Electric pulse-induced fusion of mouse lymphoma cells: roles of divalent cations and membrane lipid domains.

Mouse leukemic lymphoblasts (L5178Y) brought into close contact by dielectrophoresis underwent cell fusion following the application of electrical pulses in the presence of electrolytes. The electrically fused cells became spherical after switching off the dielectrophoretic field. Fusion between a cell vitally stained with Janus Green and that with Neutral Red resulted in the homokaryon with a mixed color. Intracellular potentials simultaneously recorded from the two cells located on both sides of the homokaryon were identical. The fusion efficiency was remarkably dependent upon temperature, displaying a discontinuity at about 11 degrees C in the Arrhenius plot. The extracellular application of phospholipase-A2 or -C suppressed the fusion yield. Thus, it appears that the phospholipid domains play a crucial role in the electric pulse-induced cell fusion.
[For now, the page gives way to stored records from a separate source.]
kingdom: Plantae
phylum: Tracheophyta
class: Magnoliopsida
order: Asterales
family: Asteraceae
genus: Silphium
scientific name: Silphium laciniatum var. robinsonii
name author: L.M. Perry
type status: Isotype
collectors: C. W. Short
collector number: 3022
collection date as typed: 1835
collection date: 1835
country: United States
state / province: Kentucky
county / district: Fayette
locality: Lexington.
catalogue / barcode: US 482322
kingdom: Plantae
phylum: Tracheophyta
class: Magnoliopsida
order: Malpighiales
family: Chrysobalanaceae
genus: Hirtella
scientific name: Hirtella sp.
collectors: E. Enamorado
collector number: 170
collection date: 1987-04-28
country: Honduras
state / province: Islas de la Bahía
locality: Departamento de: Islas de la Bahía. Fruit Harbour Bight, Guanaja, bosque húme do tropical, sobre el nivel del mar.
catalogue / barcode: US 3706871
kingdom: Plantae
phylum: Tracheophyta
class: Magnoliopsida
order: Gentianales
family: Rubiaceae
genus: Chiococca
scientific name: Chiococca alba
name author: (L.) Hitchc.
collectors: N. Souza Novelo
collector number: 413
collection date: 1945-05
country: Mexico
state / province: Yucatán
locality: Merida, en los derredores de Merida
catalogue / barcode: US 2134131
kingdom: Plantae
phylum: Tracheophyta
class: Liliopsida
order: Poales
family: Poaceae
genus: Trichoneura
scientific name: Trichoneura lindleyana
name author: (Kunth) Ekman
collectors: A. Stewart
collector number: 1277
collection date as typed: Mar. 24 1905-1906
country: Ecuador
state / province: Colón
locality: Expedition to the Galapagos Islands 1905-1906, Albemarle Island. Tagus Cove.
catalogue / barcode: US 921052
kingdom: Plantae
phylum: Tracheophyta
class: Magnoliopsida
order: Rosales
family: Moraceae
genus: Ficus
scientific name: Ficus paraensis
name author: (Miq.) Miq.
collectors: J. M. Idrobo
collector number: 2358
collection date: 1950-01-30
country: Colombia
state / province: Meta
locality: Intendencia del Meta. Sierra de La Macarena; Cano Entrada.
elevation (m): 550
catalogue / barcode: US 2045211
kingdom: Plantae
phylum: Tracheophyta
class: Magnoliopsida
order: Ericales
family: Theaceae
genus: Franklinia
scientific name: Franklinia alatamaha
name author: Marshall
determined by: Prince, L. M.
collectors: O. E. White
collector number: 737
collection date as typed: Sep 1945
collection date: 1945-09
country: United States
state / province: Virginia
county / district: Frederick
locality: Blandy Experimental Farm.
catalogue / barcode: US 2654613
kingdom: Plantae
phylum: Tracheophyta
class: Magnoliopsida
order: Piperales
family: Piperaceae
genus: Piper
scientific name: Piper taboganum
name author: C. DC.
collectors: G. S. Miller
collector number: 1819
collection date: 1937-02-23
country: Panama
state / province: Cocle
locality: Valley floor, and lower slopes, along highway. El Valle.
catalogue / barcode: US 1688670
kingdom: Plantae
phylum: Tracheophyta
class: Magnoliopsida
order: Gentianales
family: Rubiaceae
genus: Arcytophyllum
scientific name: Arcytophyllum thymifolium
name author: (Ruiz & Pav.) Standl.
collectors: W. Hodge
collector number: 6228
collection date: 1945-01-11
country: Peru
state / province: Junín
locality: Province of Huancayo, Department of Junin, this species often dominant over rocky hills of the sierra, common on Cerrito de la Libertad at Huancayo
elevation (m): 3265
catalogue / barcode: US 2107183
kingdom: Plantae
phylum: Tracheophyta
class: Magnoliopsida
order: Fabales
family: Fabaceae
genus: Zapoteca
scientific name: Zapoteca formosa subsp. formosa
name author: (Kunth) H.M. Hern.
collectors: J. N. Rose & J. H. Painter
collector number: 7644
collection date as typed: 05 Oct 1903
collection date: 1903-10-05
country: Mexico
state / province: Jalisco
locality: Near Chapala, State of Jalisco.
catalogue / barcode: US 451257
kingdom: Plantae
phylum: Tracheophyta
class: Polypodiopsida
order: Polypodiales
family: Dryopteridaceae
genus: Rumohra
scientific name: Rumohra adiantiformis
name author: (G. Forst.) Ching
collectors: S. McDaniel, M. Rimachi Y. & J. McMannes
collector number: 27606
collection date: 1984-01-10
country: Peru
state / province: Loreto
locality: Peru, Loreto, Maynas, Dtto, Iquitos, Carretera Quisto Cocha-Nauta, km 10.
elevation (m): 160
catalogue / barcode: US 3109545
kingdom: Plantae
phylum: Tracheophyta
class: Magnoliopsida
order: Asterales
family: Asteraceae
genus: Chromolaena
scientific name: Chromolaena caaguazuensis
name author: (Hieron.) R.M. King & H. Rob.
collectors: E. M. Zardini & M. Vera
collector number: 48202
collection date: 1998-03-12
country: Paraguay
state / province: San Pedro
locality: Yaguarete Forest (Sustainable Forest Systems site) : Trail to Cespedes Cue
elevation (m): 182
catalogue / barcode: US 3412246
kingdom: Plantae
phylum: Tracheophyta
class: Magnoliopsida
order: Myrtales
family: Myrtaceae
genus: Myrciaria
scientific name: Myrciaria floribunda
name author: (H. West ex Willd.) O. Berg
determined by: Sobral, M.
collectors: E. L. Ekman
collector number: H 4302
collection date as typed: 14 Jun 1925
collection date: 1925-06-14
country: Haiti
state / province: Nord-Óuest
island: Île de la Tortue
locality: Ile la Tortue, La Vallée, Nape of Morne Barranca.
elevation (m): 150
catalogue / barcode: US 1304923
Treatment of the cells with proteolytic enzymes markedly enhanced the fusion yield, presumably due to removing the glycocalix and/or giving rise to fusion-potent, protein-free lipid domains. The presence of millimolar concentrations of divalent cations (irrespective of Mg2+ or Ca2+) as well as of micromolar concentrations of Ca2+ (but not Mg2+) was prerequisite to the resealing of membranes suffered from electrical breakdown upon exposure to electric pulses. In addition, extracellular Ca2+ (but not Mg2+) ions at more than micromolar concentrations were indispensable for the cell fusion.